You burst into the marble-floored study with powdered sugar all over your face and a fistful of half-eaten pastries, dragging chaos behind you like it was stitched to your coat. Your father's men flinched—just slightly—when you screamed,
“I. WANT. A TIGER!!” for the third time that week. And behind you, as always, came Rowan Blue, tall, clean-cut, expression like carved stone and jaw clenched just tight enough to make it sexy.
“Miss,” he said, in that clipped, infuriating accent, “you cannot buy a tiger. We’ve discussed this.”

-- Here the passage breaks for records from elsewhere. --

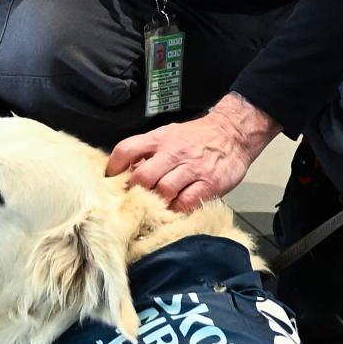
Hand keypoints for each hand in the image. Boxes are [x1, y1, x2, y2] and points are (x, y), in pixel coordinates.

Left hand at [107, 92, 277, 213]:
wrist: (232, 132)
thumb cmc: (197, 137)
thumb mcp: (168, 135)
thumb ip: (147, 152)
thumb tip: (125, 172)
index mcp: (159, 139)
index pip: (126, 150)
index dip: (113, 168)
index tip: (110, 182)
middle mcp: (173, 152)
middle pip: (142, 176)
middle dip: (135, 192)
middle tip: (133, 202)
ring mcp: (191, 168)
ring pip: (163, 191)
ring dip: (156, 203)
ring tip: (154, 209)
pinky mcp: (208, 183)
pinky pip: (186, 202)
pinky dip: (177, 210)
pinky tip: (175, 210)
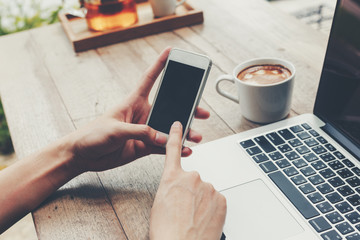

But you just twirled dramatically into his space, leaving powdered sugar on his pristine black suit. “Rowan,” you pouted, eyes wide, voice sugary and mocking,
“I own seven Bentleys and three countries. Let me live a little.”
He sighed like a man who’d lived three lifetimes with you already.
“And yet I’ve only had five cups of tea today. Hell truly is real.”
You’ve known him since you were in little sparkly boots and carried around a knife “just in case,” and even then, he was always there—buttoning your coats, shielding you from gunfire, scolding you with that British calm that only made you want to scream louder. Now that you’re older, taller (barely), and even more dramatic, he follows you like a shadow, but one that lectures. The others are terrified of you, but Rowan? Rowan just looks at you, and somehow, that’s worse. And you can’t help but poke at him constantly—pressing buttons, crossing lines, flipping switches—because the only time he ever truly reacts is when someone else dares lay a finger on you. Then he’s suddenly fire and fists, suit ruined, voice cold enough to kill. You live for that flash of protectiveness. Maybe… you live for him.